_SOURCE MATERIAL_
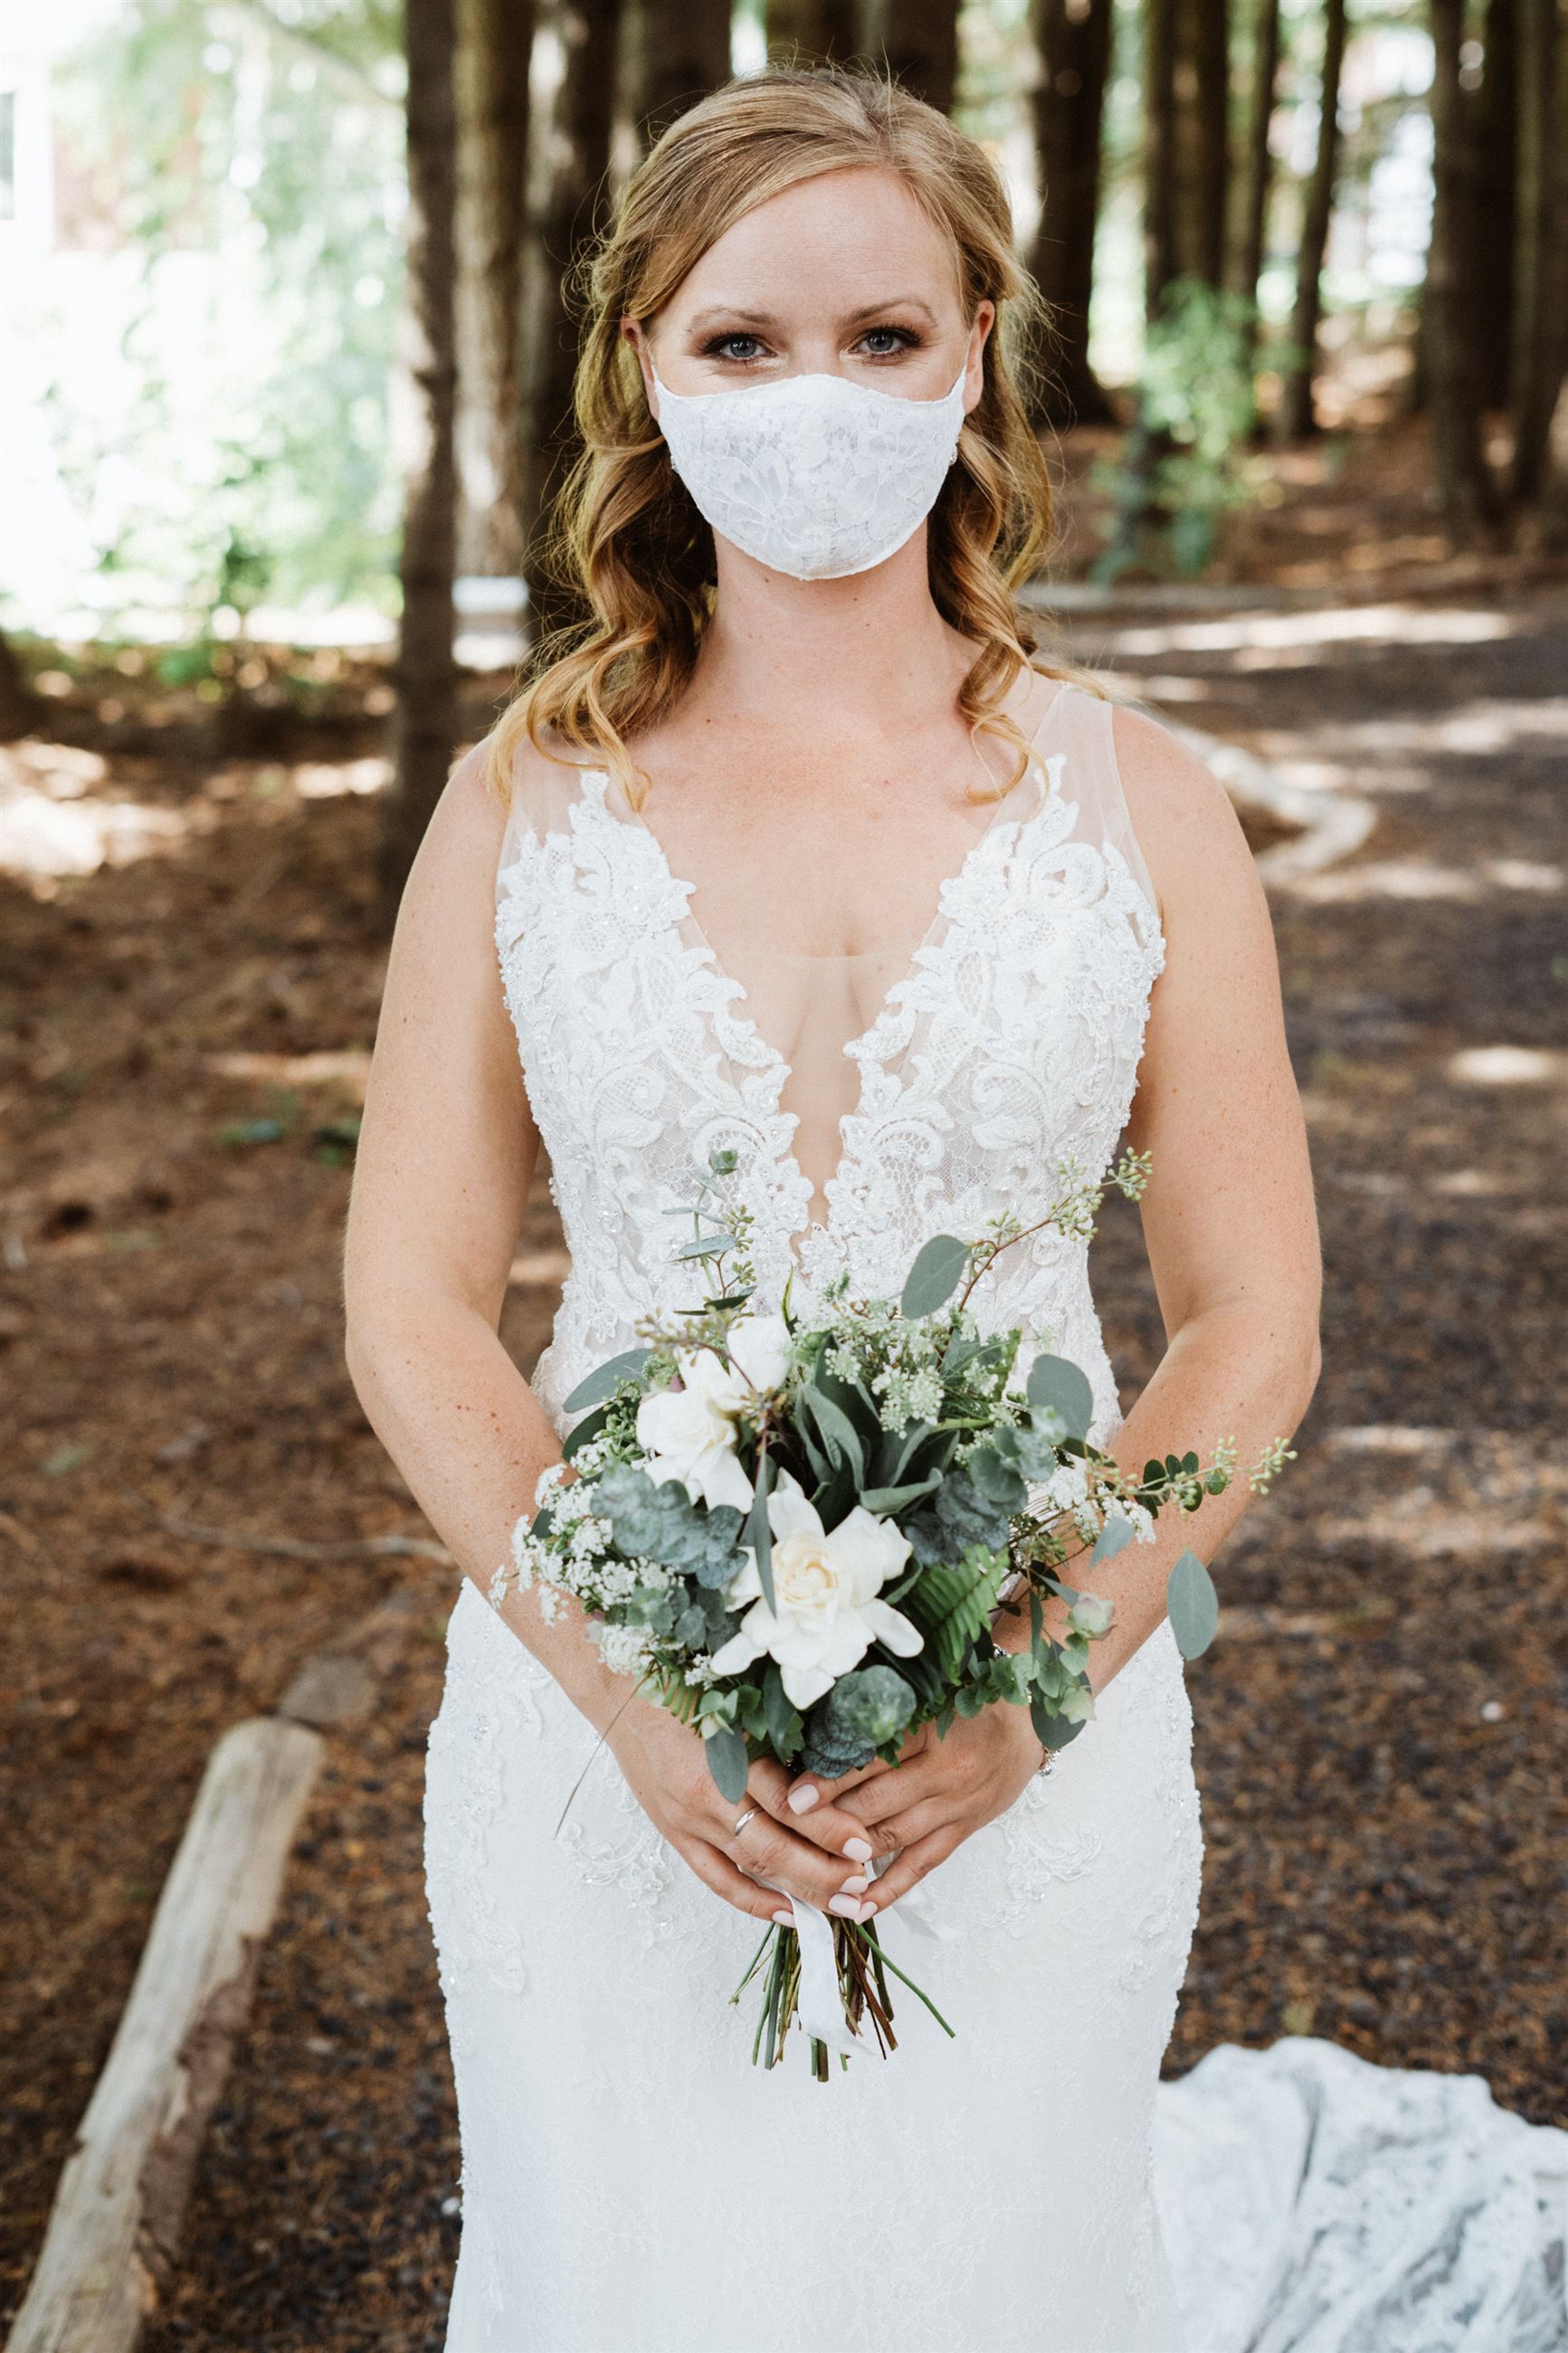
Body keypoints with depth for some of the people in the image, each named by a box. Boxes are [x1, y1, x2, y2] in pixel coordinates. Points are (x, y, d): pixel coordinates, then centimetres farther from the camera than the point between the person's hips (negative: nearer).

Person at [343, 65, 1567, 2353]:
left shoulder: (1136, 800, -2)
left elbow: (1254, 1327, -1)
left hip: (1030, 1730, 0)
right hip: (603, 1716, 0)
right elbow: (412, 1306, -1)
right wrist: (628, 1692, -15)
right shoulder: (525, 798, -1)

_WORK TO BE COMPLETED_
Put every line of the entry above into a numbered list, skipping blank lines and leaving out the picture.

_SOLUTION TO THE PROBLEM_
1. Body keypoints with depth for some of the people in the image, each named by a box. Boxes are [x1, y1, x2, y2] in pixel coordinates. Points are (x, y, d): pixel coordinates, then centimetres farther from the camera than the point between the person's hips (negative: nearer).
2. Person at [343, 65, 1567, 2353]:
3. left shoulder: (1136, 800, -2)
4. left elbow: (1254, 1327, -1)
5. left hip: (1030, 1730, 0)
6. right hip: (603, 1716, 0)
7. right elbow: (412, 1306, -1)
8. right wrist: (628, 1692, -15)
9. right shoulder: (525, 798, -1)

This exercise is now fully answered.